Could you quote the rows from the very start up to and including the line with "60: (322, 471)", leaving the pictures out of your answer?

- [DATA SHOWN]:
────────────────────────────────────────

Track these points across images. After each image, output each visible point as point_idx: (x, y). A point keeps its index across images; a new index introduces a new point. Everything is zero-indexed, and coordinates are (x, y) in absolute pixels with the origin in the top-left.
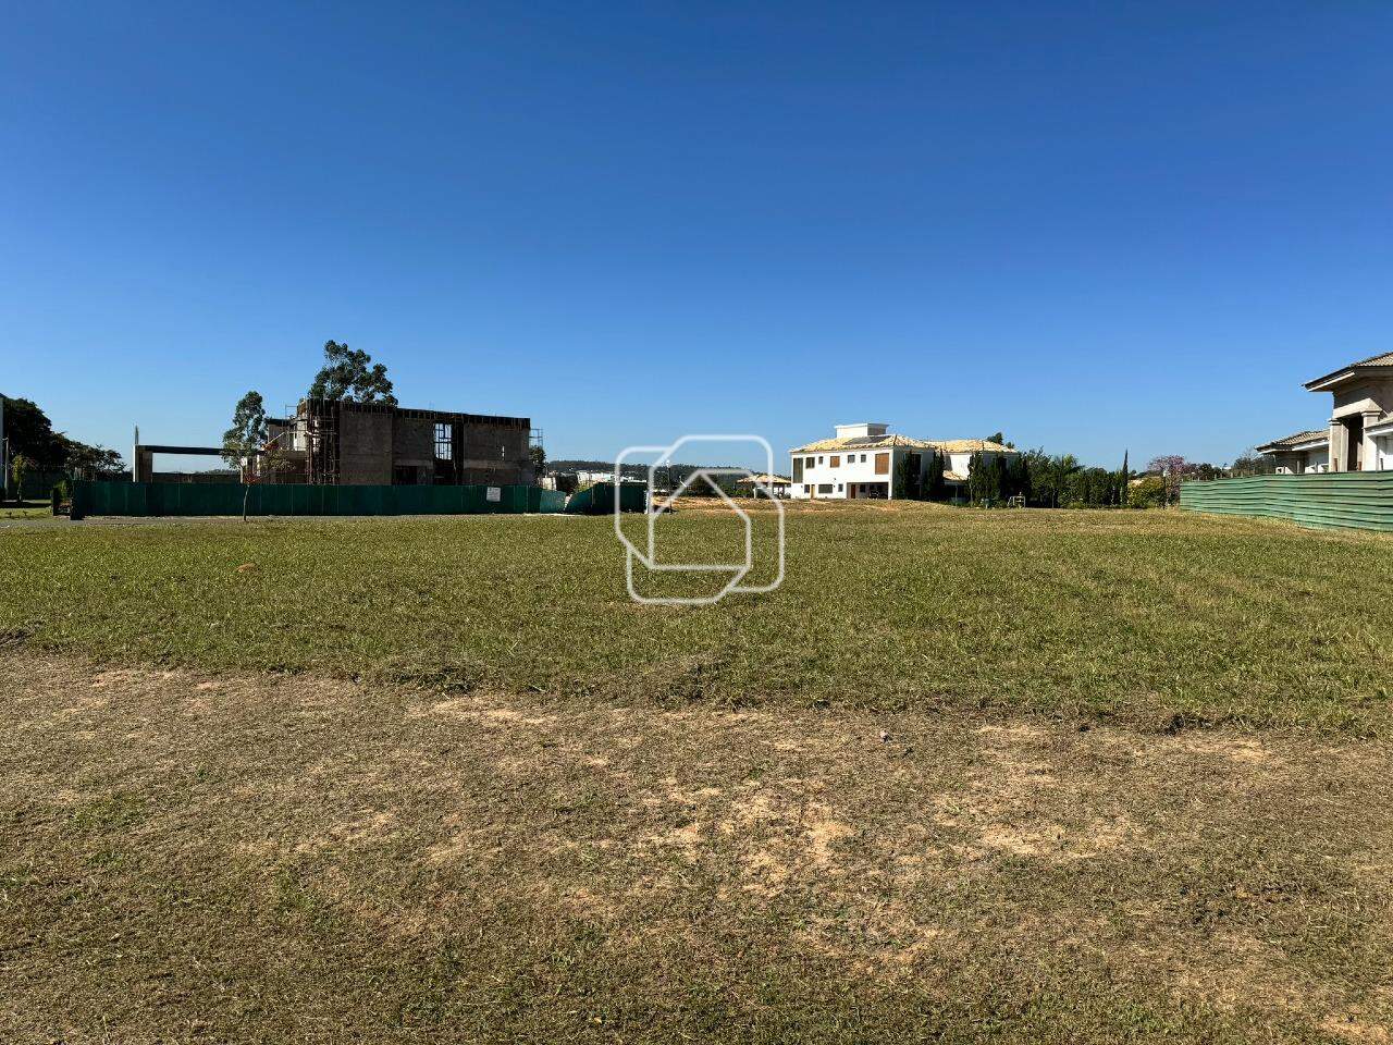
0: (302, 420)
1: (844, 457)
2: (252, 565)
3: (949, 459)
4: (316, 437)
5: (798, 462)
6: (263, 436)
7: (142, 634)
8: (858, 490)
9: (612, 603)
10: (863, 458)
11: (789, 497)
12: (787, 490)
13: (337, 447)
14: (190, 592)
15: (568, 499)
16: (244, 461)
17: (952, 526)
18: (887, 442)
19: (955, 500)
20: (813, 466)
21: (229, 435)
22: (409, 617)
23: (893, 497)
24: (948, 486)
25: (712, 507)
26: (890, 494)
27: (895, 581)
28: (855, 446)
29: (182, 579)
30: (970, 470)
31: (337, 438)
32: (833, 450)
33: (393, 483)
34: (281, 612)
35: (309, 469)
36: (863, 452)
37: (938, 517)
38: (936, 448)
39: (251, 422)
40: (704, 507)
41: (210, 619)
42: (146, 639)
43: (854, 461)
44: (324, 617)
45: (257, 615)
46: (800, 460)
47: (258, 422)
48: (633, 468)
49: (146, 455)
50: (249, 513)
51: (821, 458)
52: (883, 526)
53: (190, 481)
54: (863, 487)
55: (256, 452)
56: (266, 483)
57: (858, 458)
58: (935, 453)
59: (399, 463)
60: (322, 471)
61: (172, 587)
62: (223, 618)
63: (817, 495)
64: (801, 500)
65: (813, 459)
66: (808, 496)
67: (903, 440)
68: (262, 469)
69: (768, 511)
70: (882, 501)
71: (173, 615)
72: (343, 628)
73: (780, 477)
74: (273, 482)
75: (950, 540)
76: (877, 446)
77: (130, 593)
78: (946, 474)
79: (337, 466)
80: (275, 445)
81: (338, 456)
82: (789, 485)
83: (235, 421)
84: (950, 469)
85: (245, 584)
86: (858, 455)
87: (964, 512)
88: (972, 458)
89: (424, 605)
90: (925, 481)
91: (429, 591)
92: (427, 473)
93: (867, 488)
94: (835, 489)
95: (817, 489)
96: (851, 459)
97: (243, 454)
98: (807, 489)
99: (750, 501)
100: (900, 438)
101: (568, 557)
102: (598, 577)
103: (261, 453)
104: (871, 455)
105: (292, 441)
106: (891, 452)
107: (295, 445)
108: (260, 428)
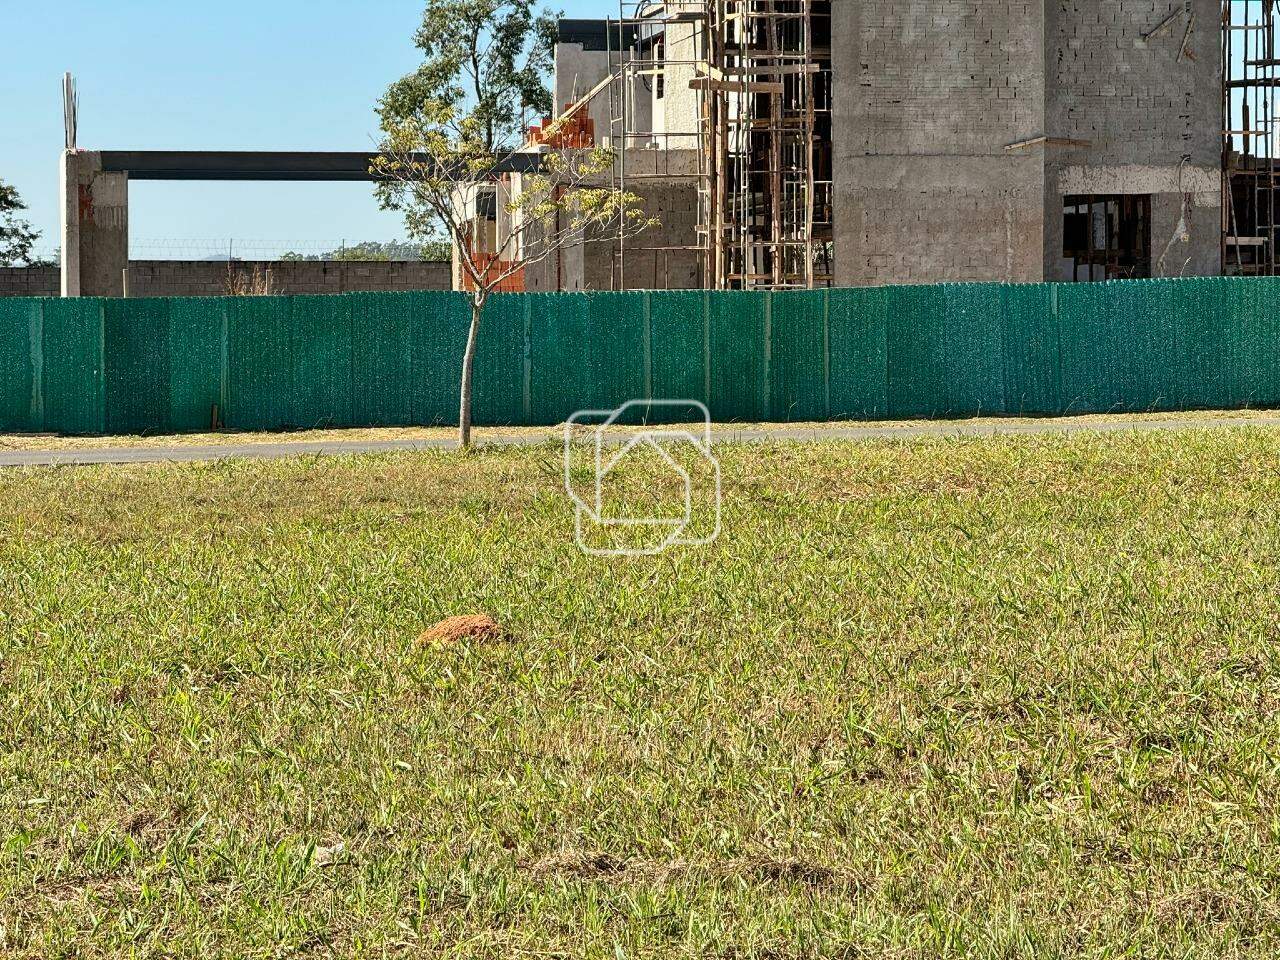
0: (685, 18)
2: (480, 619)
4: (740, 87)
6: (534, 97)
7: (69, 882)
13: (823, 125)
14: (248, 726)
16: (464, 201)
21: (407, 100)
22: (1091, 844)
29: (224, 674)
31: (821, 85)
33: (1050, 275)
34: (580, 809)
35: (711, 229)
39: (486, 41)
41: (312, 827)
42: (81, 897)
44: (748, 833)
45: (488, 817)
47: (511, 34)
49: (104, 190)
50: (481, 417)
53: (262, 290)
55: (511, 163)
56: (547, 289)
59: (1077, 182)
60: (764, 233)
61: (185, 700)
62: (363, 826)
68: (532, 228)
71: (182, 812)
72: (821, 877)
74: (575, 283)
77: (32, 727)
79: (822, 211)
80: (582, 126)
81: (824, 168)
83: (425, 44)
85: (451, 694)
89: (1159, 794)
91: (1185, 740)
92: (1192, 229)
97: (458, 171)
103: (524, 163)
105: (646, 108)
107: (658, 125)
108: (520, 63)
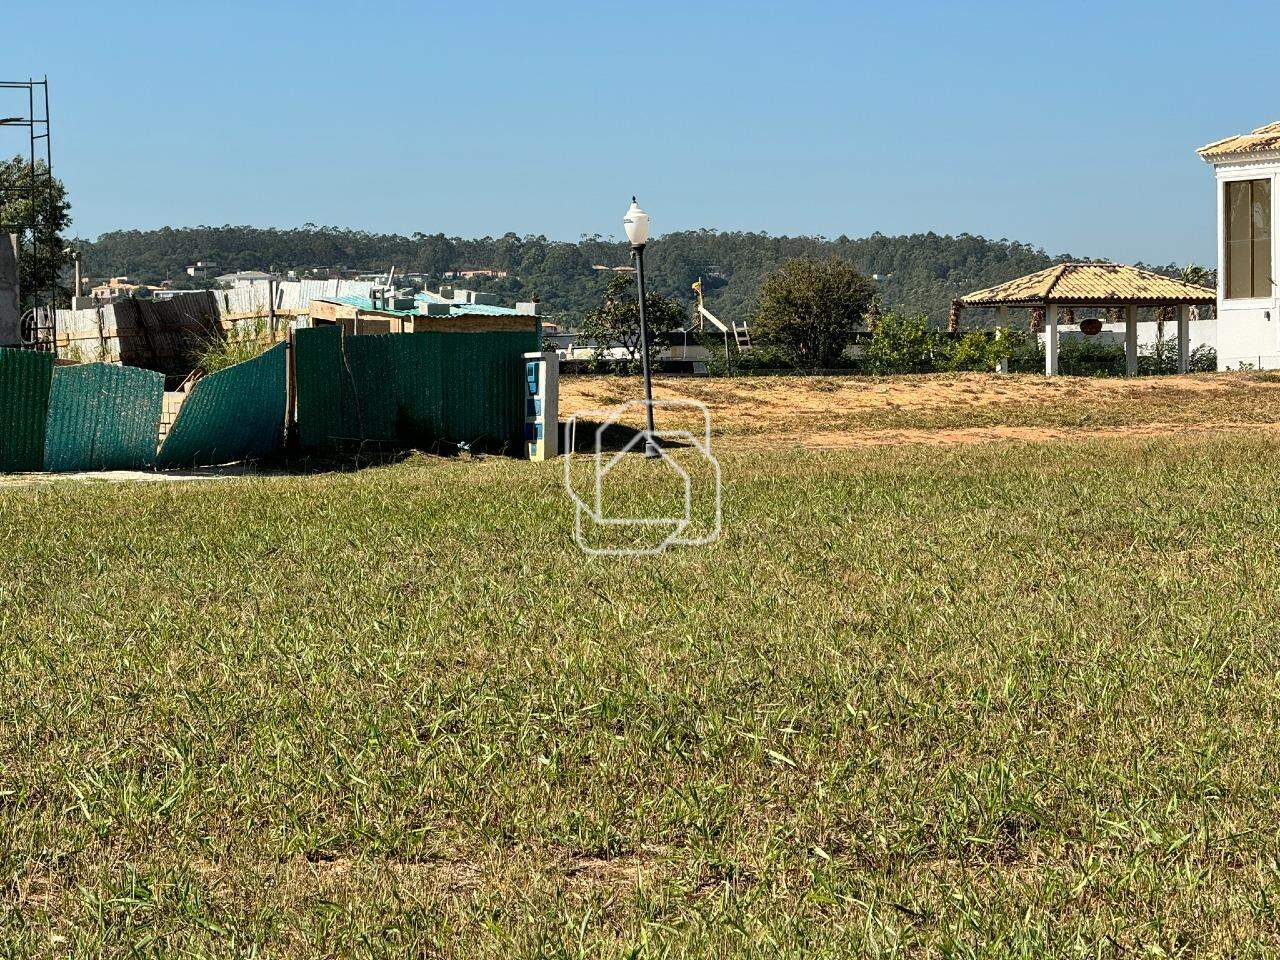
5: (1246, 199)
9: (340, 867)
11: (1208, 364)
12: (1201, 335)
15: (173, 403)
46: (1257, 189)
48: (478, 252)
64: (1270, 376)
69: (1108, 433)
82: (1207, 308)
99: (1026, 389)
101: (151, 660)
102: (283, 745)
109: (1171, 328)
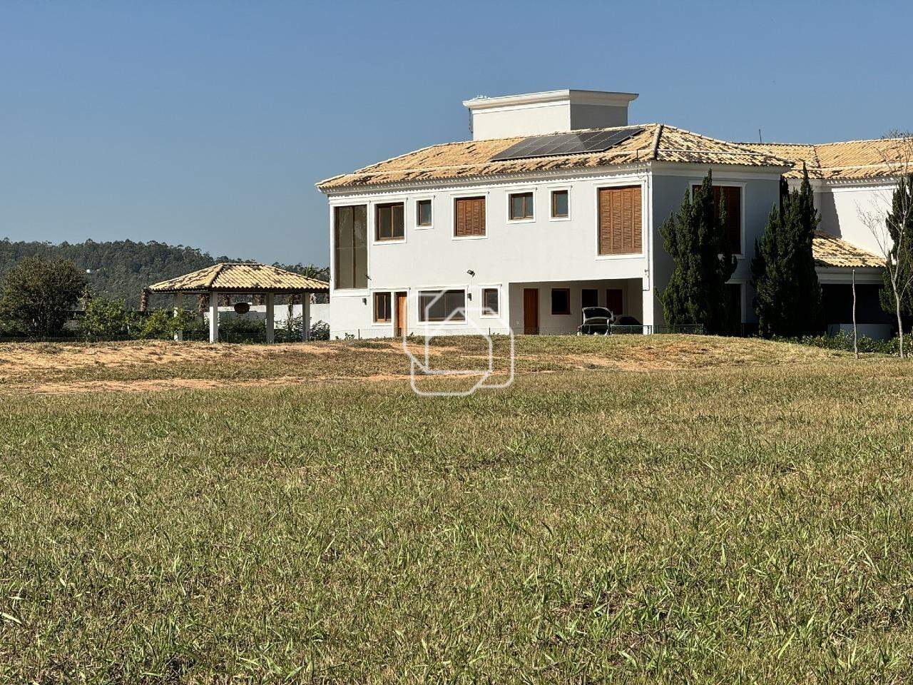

────────────────────────────────────────

- [TASK RESPONSE]:
Track these points across images. After each image, output each visible point as point_idx: (x, y). A point keeps its index across images; a new index introduces a new point. Everything is zero-indexed, and coordinates are (x, y) in absolute pixels with the origin in the top-left.
0: (302, 420)
1: (844, 457)
2: (252, 565)
3: (949, 459)
4: (316, 437)
5: (798, 462)
6: (263, 436)
7: (142, 634)
8: (858, 490)
9: (612, 603)
10: (863, 458)
11: (789, 497)
12: (787, 490)
13: (337, 447)
14: (190, 592)
15: (568, 499)
16: (244, 461)
17: (952, 526)
18: (887, 442)
19: (955, 500)
20: (813, 466)
21: (229, 435)
22: (409, 617)
23: (893, 497)
24: (948, 486)
25: (712, 507)
26: (890, 494)
27: (895, 581)
28: (855, 446)
29: (182, 579)
30: (970, 470)
31: (337, 438)
32: (833, 450)
33: (393, 483)
34: (281, 612)
35: (309, 469)
36: (863, 452)
37: (938, 517)
38: (936, 448)
39: (251, 422)
40: (704, 507)
41: (210, 619)
42: (146, 639)
43: (854, 461)
44: (324, 617)
45: (257, 615)
46: (800, 460)
47: (258, 422)
48: (633, 468)
49: (146, 455)
50: (249, 513)
51: (821, 458)
52: (883, 526)
53: (190, 481)
54: (863, 487)
55: (256, 452)
56: (266, 483)
57: (858, 458)
58: (935, 453)
59: (399, 463)
60: (322, 471)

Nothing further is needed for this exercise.